WHAT YOU ARE ASKED TO DO: Without changing a word, copy every line of the listing below and leave out the images.

DATA EXTRACT:
[Start of section]
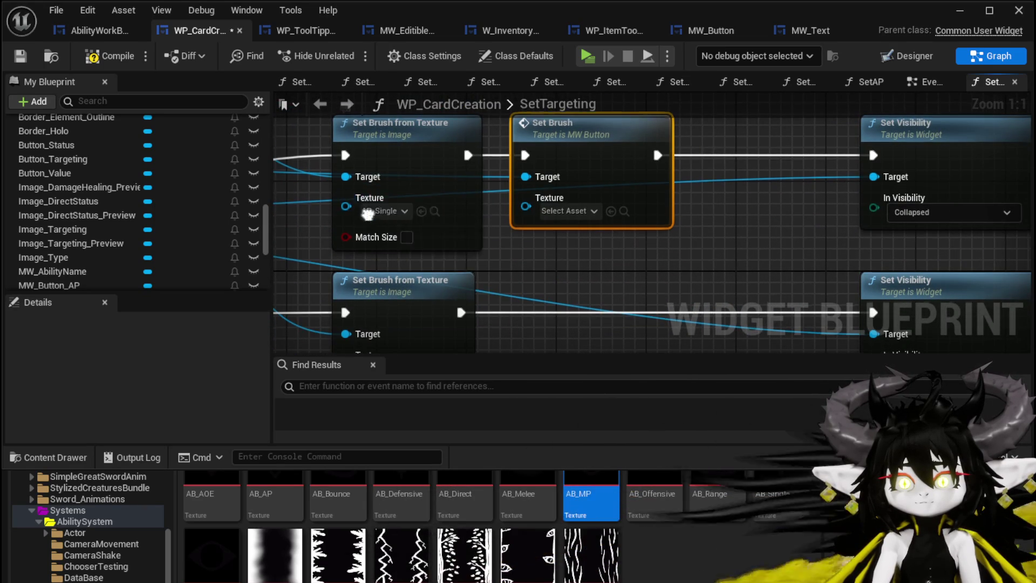
Assign the AB_Single texture to the button Set Brush's Texture pin.
right_click(368, 215)
right_click(461, 204)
[End of section]
ANSWER TO THIS EXERCISE:
Assign the AB_Single texture to the button Set Brush's Texture pin.
right_click(368, 215)
right_click(461, 204)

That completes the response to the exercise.